### Exercise text
□ □ □

But at least, back in the day (Listen up, sonny, 'cause I'm a geezer!), if you self-published, it cost you something. Subsidy publishers made a good buck off your vanity. Even if you tried to do it all alone, you still paid for printing, binding, shipping. You had to invest a real buck or two or 12 and that was the cover charge that kept out many of the dabblers and dilettantes.
Today, 90% of all self-published stuff maybe even 96% is crap, that hasn't changed ... But because it no longer costs anything to be an ebook or a website or a telepathic-radiating microchip in a dog's ear or what the hell, we have tons and tons and tons of crap out there.
And the four percent, the good stuff well, it's harder than ever for it to get noticed. You don't quite see the sparkling diamond in a flood of sewage.
Okay, there might have been a short-lived "bubble of success" for the new model of "You too can self-publish," but now, well, just read about the revolt of Amazon self-publishing authors--who are indeed for the most part revolting, although they are hardly authors in the way I use the word.
True, self-publishing has been fine for a selected few: Established authors with backlists, new authors with talent and ambition and a good sense of timing because they were among the first to find a temporarily successful gimmick, and of course, writers with more luck than brains: 50 Shades of Gray, mediocre porn at best (you'll find sexier spanking on TNA Impact Wrestling).
But for nearly everyone else, self-publishing is a frequently well deserved walk on the old treadmill to Oblivion.
As for the electronic aspect–well, it might be "just another way to publish," just as POD was "just another way to publish," but it is certainly a new and ridiculously cheap (free!) means for helping the self-deluded stay that way.
Have your political or philosophical views shaped your art in some way?
Sure. But the art I've studied has helped shape my political and philosophical views, so I guess it works out. The Brothers Karamazov, The Grapes of Wrath, and Goya's "Colossus" and Eisenstein's Ten Days That Shook the World, and Charles Ives's Appalachian Spring, and ever so many others inform my work because they contributed to my being ... I Yam what I Yam!
And that's the Yam you get on the page. (Let's break out the puns now!)
Which writers (whom you have worked with) have inspired you the most?
Lucien Stryk, as I mentioned above. Harlan Ellison ... I told him in the 1970s that he was the guy who taught me to work close to the horns of the bull. Robert Weinberg: He taught and teaches me to work, work, work. The marvelous Margaret Atwood, who gives the lie to everything you ever heard about slowing down with age and who sings pretty well, too, with a decent folk and country repertoire--even sings the word "about" right, unlike most Canadians. And Alice Hoffman, who never just phones it in but finds the wonder in life and helps you do likewise.

□ □ □

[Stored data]
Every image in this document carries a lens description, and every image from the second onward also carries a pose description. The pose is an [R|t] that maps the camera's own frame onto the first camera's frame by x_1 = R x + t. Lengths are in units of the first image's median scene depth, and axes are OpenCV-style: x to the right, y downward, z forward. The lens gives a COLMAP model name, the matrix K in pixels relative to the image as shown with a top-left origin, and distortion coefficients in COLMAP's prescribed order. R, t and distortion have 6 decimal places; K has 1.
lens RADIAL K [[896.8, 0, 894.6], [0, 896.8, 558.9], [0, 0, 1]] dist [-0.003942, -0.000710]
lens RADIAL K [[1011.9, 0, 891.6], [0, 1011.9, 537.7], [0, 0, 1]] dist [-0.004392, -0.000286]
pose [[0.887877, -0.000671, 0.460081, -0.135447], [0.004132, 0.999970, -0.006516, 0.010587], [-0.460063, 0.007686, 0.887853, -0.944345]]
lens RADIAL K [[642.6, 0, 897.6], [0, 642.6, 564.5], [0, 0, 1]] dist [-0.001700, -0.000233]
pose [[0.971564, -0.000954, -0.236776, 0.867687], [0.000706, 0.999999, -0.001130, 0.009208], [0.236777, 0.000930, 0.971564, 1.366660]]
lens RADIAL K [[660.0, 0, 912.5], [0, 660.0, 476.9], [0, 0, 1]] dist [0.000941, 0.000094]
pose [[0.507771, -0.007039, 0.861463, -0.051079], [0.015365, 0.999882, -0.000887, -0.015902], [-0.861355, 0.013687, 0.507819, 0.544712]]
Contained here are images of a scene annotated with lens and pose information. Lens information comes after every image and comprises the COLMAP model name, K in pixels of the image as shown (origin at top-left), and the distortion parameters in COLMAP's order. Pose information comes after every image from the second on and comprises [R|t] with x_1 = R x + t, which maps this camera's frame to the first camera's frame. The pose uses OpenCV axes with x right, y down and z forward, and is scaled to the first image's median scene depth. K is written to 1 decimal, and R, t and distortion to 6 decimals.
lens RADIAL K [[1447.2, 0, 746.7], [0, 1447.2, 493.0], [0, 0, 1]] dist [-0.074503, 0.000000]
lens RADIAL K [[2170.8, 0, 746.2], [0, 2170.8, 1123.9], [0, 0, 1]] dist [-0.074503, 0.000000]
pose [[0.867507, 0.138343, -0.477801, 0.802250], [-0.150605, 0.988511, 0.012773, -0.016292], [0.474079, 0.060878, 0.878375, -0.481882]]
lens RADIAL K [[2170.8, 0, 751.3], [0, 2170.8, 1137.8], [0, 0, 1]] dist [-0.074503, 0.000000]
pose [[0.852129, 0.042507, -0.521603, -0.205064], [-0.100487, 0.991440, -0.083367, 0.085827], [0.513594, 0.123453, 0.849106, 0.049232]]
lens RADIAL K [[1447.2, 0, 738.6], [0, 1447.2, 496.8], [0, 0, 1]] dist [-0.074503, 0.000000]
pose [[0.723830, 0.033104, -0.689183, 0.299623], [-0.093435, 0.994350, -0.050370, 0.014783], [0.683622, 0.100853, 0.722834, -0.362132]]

□ □ □

### Activities
a - Summarize the interview excerpt in two sentences.
b - Rewrite the passage of the interview excerpt from "Have your political" to "the puns now!)", substituting "beliefs" for "views".

### Task-by-task results
a - Self-publishing once cost money for printing, binding and shipping, which kept out many dabblers, but now that it costs nothing there is a flood of crap, and the good work is harder than ever to notice. Art such as The Brothers Karamazov and The Grapes of Wrath has shaped both the speaker's work and the speaker's political and philosophical views, and the writers named as inspirations include Harlan Ellison, Robert Weinberg, Margaret Atwood and Alice Hoffman.

b -
Have your political or philosophical beliefs shaped your art in some way?
Sure. But the art I've studied has helped shape my political and philosophical beliefs, so I guess it works out. The Brothers Karamazov, The Grapes of Wrath, and Goya's "Colossus" and Eisenstein's Ten Days That Shook the World, and Charles Ives's Appalachian Spring, and ever so many others inform my work because they contributed to my being ... I Yam what I Yam!
And that's the Yam you get on the page. (Let's break out the puns now!)